Problem 1:
Answer these from the post on distributing dolls and skateboards:
(a) How many dolls remain after each child is given one?
(b) What expression was the poster given for distributing the skateboards?
(c) What final answer was the poster given?
Problem 2:
Pick up the post on distributing dolls and skateboards after its last sentence and carry it on.

**** Given text

Distributing identical items

Calculate the number of ways to distribute 15 identical dolls and 7 identical
skateboards amongst 6 children, so that each child gets at least one doll.


I was given a solution for this but it doesn't look correct.

1. Give each child one doll, that leaves 9 dolls.
2. Distribute those 9 dolls. This is done with 14 Choose 5. 14 being the 9 dolls + 5 dividers used to divide them up. And then distribute the 5 dividers.
3. Now distribute the skateboards. The answer I have been given for this is 12 Choose 7. I can't see where this comes from.

The final answer is 1585584.

Is this answer incorrect, because I cant understand how the skateboards are distributed by 12 Choose 7?

********
**** Extracted records

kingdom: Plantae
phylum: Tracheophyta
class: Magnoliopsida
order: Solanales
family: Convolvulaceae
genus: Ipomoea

********

Final result 1:
(a) 9 dolls
(b) 12 Choose 7
(c) 1585584

Final result 2:
The 12 choose 7 is exactly like the 14 choose 5. You seem to be using the "stars and bars" method. In other words, the different distributions of skateboards look like **|***|*|*|| where this would mean child 1 gets 2 skateboards, child 2 gets 3, child 3 gets 1, child 4 get 1, and child 5 and 6 get 0 skateboards.

Hence to count the number of ways to distribute, you have 12 symbols (7 *'s and 5 bars) and you have to choose what positions to place the 5 bars.. hence 12 choose 5. Alternative you can do 12 choose 7 = 12 choose 5 which would correspond to choosing what positions to put the 7 *'s instead.

If they multiplied correctly then the answer is correct.

Cheers mate.